#### [Task]
Search the data below for the word "down" and report how many lines contain it, with no added words.

#### [Source data]
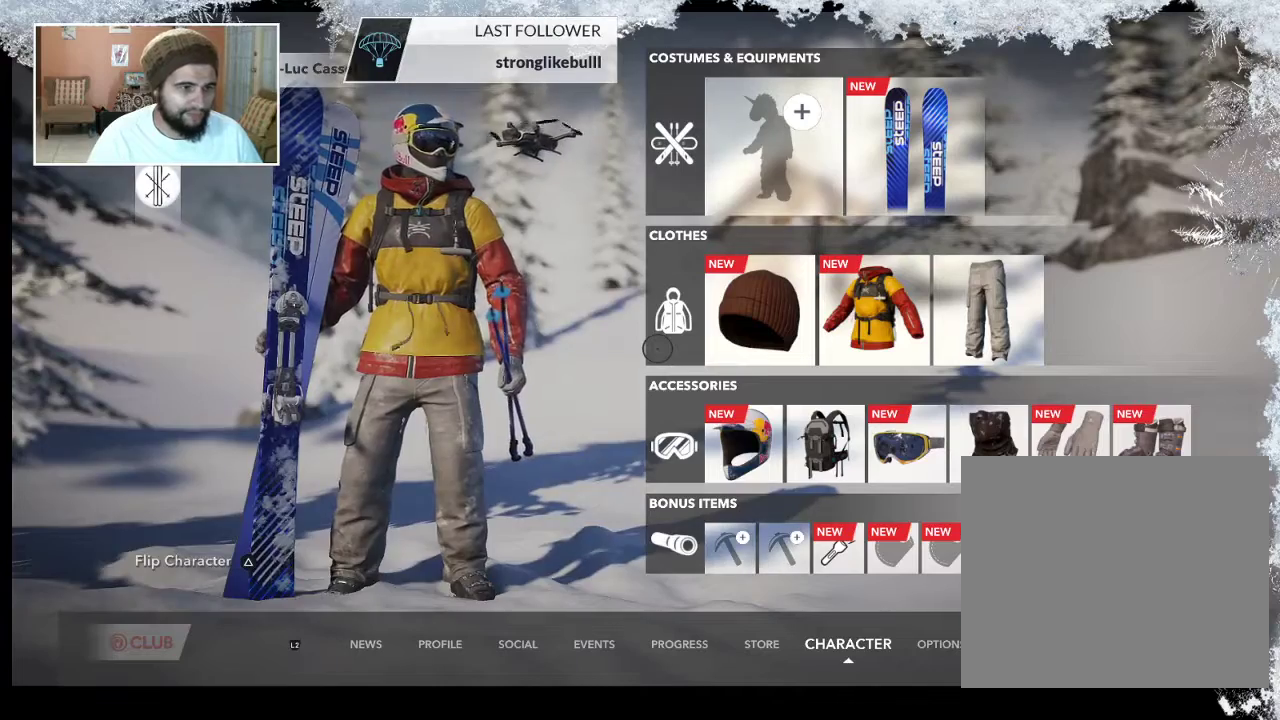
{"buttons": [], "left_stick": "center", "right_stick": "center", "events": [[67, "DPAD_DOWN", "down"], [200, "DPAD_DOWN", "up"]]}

==

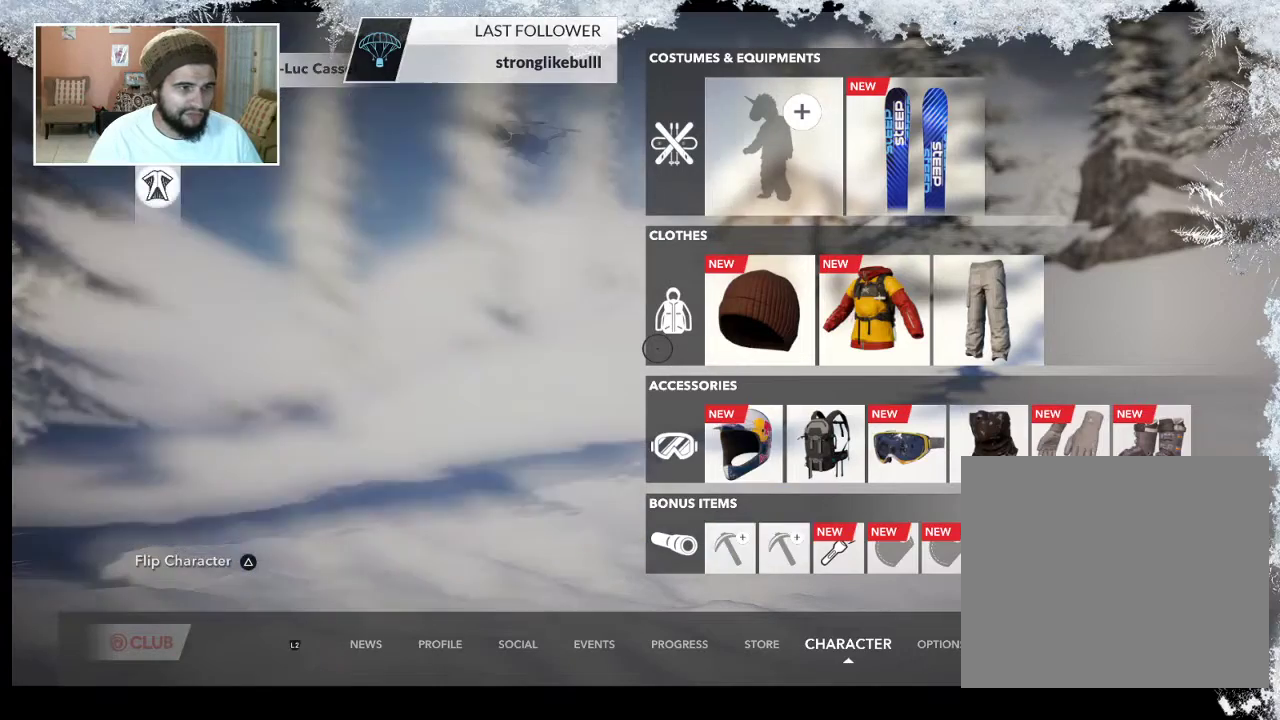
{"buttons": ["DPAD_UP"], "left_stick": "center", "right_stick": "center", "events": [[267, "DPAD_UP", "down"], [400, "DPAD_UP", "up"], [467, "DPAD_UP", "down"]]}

--

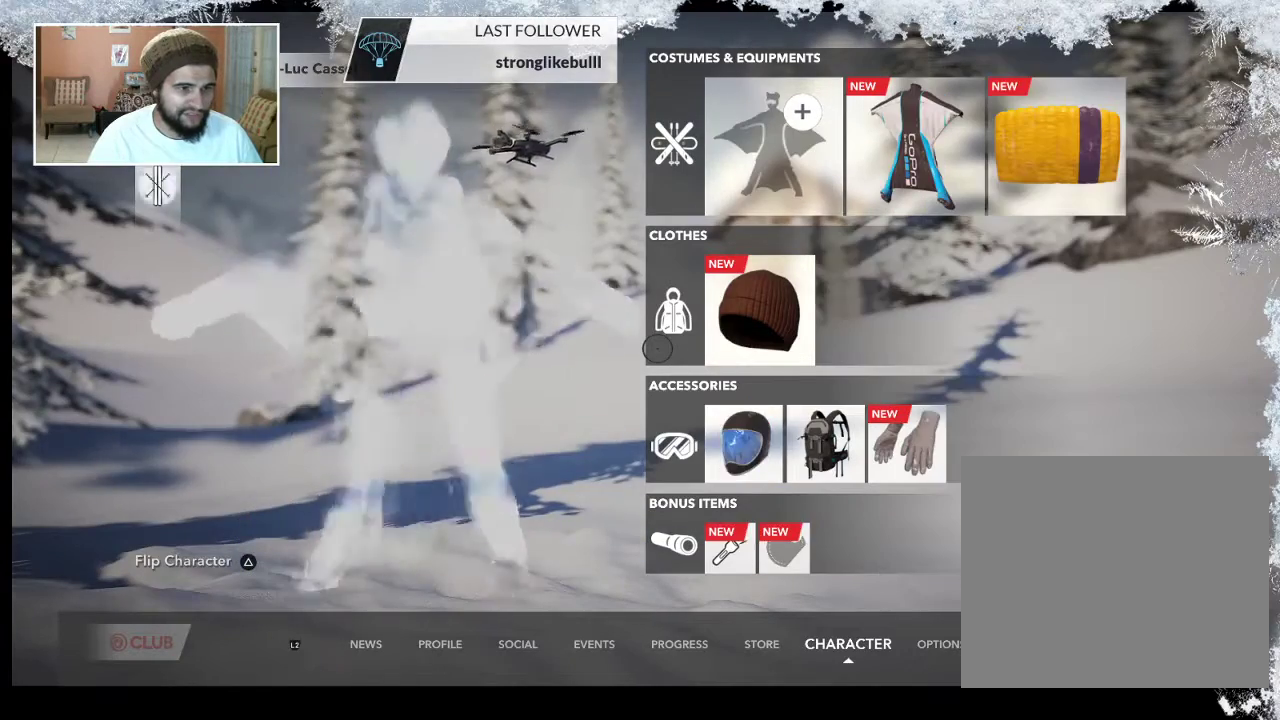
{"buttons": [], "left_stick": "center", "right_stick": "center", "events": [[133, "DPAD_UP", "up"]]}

#### [Answer to this task]
2